Mais il y a encore de l’espoir
Bien que le film se permette de présenter les vraies horreurs qui menacent ses animaux, on ressent aussi l’espoir que Nadine tente de véhiculer par rapport au sort des baleines.
« J’ai de l’espoir, car nous sommes la cause du problème. Nous sommes la plus grande menace à l’existence des baleines. Ou du moins, la plus grande menace immédiate. Nous pouvons changer nos comportements, changer la façon dont nous utilisons les océans et trouver des façons qui permettent aux deux espèces – les humains et les baleines – de coexister dans les océans, explique Nadine. De nombreux ingénieurs et pêcheurs tentent de trouver des façons plus sécuritaires de pêcher. Il y a eu beaucoup de tests qui ont été menés au cours des quatre ou cinq dernières années. Certains des systèmes ont été utilisés avec succès dans d’autres régions du monde depuis plusieurs années. Je suis très heureuse de constater que nous adoptons aussi cette approche au Canada et aux États-Unis.

_LISTE DES TÂCHES_:
a) Répondez à ces questions sur le texte sur les baleines :
(i) Selon Nadine, qui représente la plus grande menace à l'existence des baleines ?
(ii) Qui tente de trouver des façons plus sécuritaires de pêcher ?
(iii) Dans quels pays Nadine se réjouit-elle de voir adopter cette approche ?
b) Recopiez le passage du texte sur les baleines qui commence aux mots « Mais il y a » et s'arrête après les mots « sort des baleines. ».

_DONNÉES ÉTUDIÉES_:
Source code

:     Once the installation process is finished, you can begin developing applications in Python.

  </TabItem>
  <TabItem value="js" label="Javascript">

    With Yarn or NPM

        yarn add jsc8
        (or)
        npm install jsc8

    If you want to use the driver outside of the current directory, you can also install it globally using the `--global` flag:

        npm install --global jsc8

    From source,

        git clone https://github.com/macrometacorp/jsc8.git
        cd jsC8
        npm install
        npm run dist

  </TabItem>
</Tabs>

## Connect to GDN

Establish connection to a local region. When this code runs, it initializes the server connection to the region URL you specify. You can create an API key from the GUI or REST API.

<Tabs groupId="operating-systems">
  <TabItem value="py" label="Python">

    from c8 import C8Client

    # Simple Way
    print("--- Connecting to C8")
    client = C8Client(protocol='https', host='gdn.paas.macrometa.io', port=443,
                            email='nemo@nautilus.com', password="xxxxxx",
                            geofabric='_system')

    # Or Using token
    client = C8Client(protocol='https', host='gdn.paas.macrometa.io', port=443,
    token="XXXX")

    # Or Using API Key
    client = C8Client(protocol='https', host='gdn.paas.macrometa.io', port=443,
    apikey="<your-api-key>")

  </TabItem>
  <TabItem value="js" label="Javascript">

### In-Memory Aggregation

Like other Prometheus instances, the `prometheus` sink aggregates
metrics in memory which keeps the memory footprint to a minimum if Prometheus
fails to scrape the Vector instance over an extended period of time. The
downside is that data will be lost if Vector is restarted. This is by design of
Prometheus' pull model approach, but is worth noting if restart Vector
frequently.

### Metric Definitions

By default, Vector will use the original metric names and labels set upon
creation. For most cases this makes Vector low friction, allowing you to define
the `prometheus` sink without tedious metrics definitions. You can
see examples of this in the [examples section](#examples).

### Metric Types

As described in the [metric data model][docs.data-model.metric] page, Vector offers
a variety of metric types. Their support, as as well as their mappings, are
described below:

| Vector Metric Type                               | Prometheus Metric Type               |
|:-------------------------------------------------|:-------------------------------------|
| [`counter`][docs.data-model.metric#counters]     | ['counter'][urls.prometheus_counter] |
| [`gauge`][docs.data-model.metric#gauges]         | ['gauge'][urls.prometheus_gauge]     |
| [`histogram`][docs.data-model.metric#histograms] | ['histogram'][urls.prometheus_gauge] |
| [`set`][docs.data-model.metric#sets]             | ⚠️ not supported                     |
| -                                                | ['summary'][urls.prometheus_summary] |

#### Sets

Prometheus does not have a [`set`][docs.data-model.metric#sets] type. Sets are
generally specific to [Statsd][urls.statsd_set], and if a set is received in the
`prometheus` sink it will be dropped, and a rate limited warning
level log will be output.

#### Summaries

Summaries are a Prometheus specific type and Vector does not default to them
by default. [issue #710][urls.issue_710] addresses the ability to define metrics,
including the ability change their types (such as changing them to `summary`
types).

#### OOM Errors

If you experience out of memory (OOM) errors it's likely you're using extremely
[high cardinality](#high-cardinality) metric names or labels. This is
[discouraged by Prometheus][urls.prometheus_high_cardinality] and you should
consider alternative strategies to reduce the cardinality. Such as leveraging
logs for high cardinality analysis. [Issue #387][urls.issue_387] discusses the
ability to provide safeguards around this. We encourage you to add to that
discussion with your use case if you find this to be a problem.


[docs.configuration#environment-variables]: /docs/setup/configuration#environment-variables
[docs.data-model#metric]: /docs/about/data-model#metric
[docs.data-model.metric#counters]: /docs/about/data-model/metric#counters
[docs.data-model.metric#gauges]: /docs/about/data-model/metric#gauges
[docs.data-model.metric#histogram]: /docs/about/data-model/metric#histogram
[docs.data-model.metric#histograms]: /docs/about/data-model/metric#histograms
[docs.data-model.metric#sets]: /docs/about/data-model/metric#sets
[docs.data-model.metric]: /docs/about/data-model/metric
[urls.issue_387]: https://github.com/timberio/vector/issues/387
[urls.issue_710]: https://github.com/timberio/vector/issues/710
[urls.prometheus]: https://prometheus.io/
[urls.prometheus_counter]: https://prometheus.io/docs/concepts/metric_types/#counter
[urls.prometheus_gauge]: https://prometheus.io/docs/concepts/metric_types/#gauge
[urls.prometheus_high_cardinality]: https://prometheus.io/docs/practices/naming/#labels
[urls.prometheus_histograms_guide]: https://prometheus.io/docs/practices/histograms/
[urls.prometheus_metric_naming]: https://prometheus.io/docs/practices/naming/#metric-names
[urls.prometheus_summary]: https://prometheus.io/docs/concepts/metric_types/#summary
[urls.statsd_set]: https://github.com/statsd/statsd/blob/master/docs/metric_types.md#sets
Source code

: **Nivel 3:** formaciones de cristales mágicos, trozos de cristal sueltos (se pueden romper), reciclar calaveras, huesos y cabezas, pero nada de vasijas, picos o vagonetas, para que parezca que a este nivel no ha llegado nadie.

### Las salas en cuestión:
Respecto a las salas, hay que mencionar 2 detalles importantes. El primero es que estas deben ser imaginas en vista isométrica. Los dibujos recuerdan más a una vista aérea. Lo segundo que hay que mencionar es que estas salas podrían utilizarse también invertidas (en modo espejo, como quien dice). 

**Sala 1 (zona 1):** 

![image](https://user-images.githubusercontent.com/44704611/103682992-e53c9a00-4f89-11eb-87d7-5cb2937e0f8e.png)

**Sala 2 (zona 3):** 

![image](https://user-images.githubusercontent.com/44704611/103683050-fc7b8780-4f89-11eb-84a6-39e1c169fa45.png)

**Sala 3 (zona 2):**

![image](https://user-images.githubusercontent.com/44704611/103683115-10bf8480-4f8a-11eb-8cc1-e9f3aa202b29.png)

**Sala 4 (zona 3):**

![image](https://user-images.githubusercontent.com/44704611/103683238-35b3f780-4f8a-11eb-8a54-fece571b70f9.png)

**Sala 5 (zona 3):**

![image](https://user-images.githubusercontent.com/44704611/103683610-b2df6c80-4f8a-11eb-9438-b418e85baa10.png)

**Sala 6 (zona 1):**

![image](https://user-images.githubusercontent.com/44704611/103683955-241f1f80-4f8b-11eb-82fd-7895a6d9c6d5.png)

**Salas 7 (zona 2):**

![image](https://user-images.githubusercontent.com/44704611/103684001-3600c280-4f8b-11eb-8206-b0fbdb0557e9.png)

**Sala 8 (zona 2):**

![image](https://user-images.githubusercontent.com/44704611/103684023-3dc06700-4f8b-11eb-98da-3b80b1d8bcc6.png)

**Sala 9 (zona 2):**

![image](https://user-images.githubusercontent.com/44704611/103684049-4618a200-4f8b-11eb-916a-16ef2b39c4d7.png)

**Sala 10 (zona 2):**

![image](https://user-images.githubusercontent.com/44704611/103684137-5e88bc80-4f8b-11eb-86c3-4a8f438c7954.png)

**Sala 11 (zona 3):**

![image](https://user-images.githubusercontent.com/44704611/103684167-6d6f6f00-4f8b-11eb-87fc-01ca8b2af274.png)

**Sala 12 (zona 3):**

_RÉPONSES_:
a)
(i) Nous, les humains.
(ii) De nombreux ingénieurs et pêcheurs.
(iii) Au Canada et aux États-Unis.

b)
Mais il y a encore de l’espoir
Bien que le film se permette de présenter les vraies horreurs qui menacent ses animaux, on ressent aussi l’espoir que Nadine tente de véhiculer par rapport au sort des baleines.